GFS are compiled from both the non-financial accounts – revenue and expenditure - and the financial accounts – transactions in assets and liabilities. In principle the balance in each should equal.

2The general government sector (S.13) consists of institutional units which are non-market producers whose output is intended for individual and collective consumption, and are financed by compulsory payments made by units belonging to other sectors, and institutional units principally engaged in the redistribution of national income and wealth.

Annex

Legal background

Government finance statistics are part of the national accounts frameworks and are compiled in accordance with the European System of Accounts (ESA). This accounting standard, consistent with the United Nations System of National Accounts, provides a harmonised set of definitions, accounting rules and classifications for the preparation of comparable macro-economic statistics by EU Member States.

European Union fiscal rules are enshrined in the Maastricht Treaty and require that government deficits and debt must be below 3% of GDP and 60% of GDP respectively. The rules are further elaborated by the Stability and Growth Pact. Council Regulation 479/2009 on application of the protocol of the excessive deficit procedure (EDP) legislates for the provision of this data by reference to ESA. Thus ESA is the legally binding conceptual framework for EDP.

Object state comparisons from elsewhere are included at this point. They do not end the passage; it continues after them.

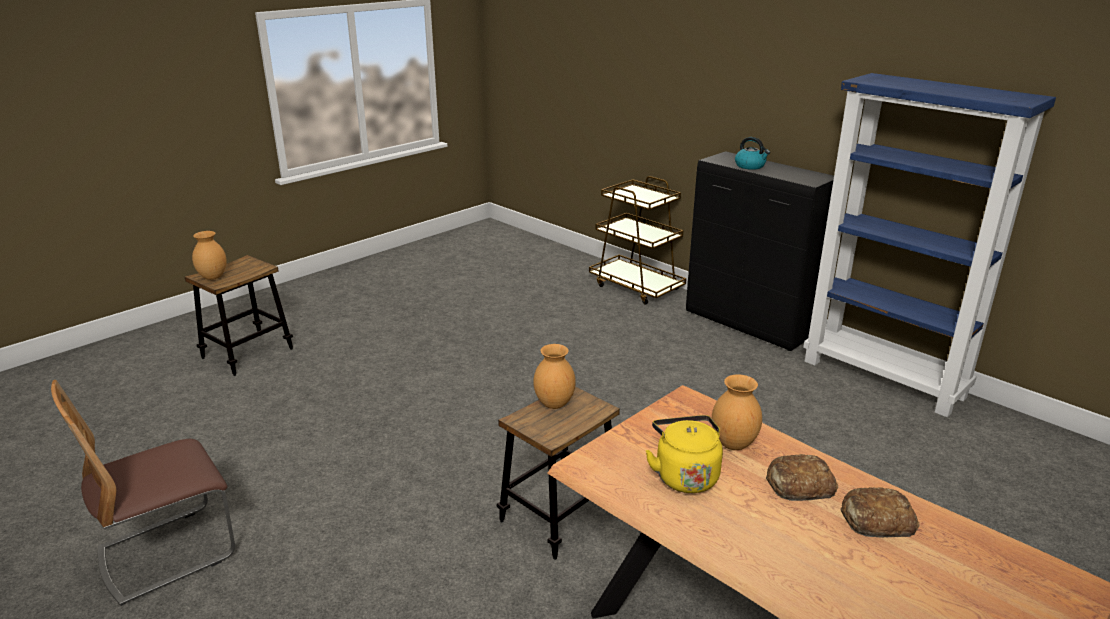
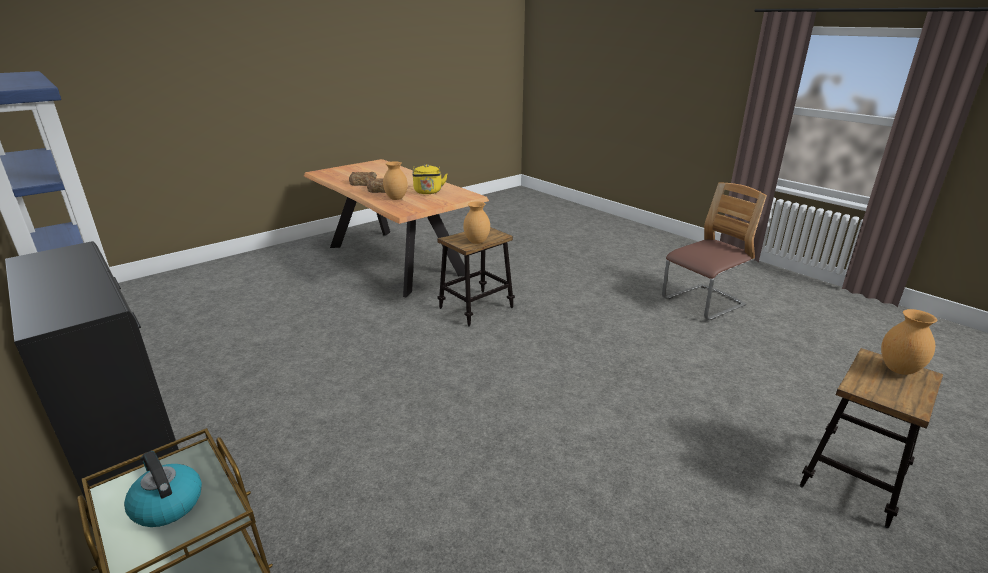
camera: 175 degrees left, 0 degrees up
kettle [735,137,770,170] -> kettle moved to [124,450,202,527]

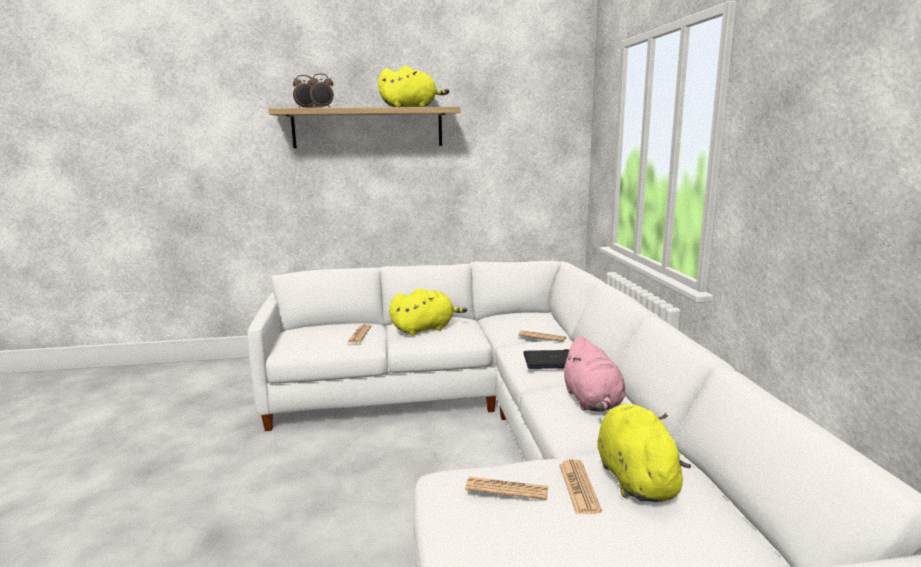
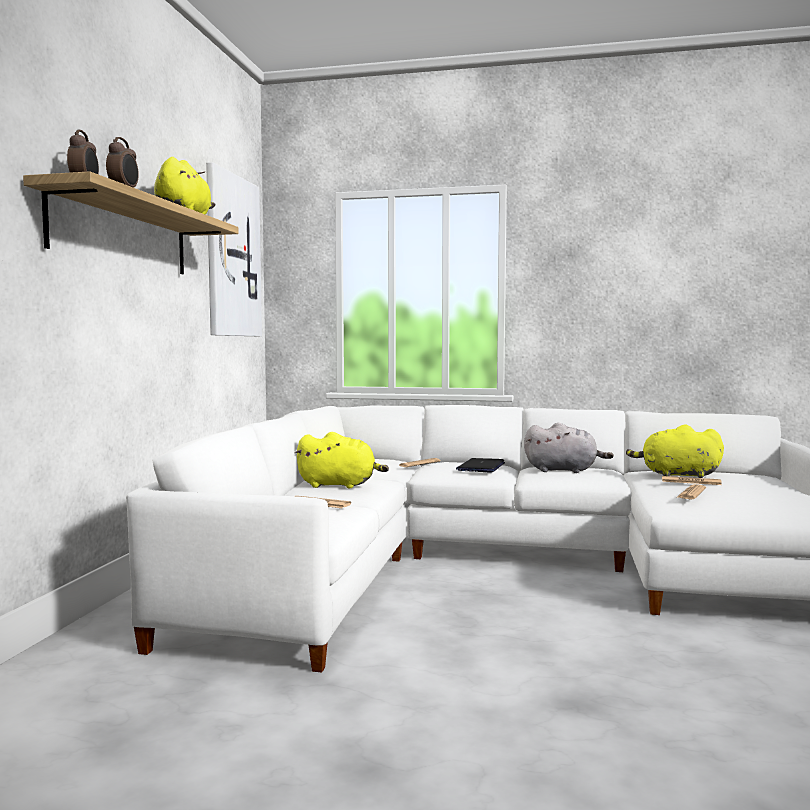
camera: 70 degrees left, 10 degrees down
yellow plush toy [389,288,467,336] -> yellow plush toy turned 105 degrees clockwise [294,432,389,488]
pink plush toy [562,336,625,411] -> grey plush toy [524,423,614,473]
none -> picture [206,162,262,336]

General government definition

ESA provides a definition2 of general government and in simple terms this can be thought of as any revenue or expenditure under control of the government or that is aimed at meeting policy objectives of the government. In practice, it is often more complicated and, in addition to ESA, Eurostat and experts from Member States have prepared additional guidance in the form of the Manual on government deficit and debt and further guidance notes on specific cases. The general government sector can be further sub-divided into sub-sectors as follows:

Sub-sectors of general governmentIn Ireland:
Central government Exchequer and non-commercial semi-state bodies and agencies
State government Not applicable
Local government Local authorities and approved housing bodies
Social security finds Social Insurance Fund

The Central Statistics Office publishes a bi-annual register detailing the composition of general government and forms the basis for GFS and EDP reporting for Ireland.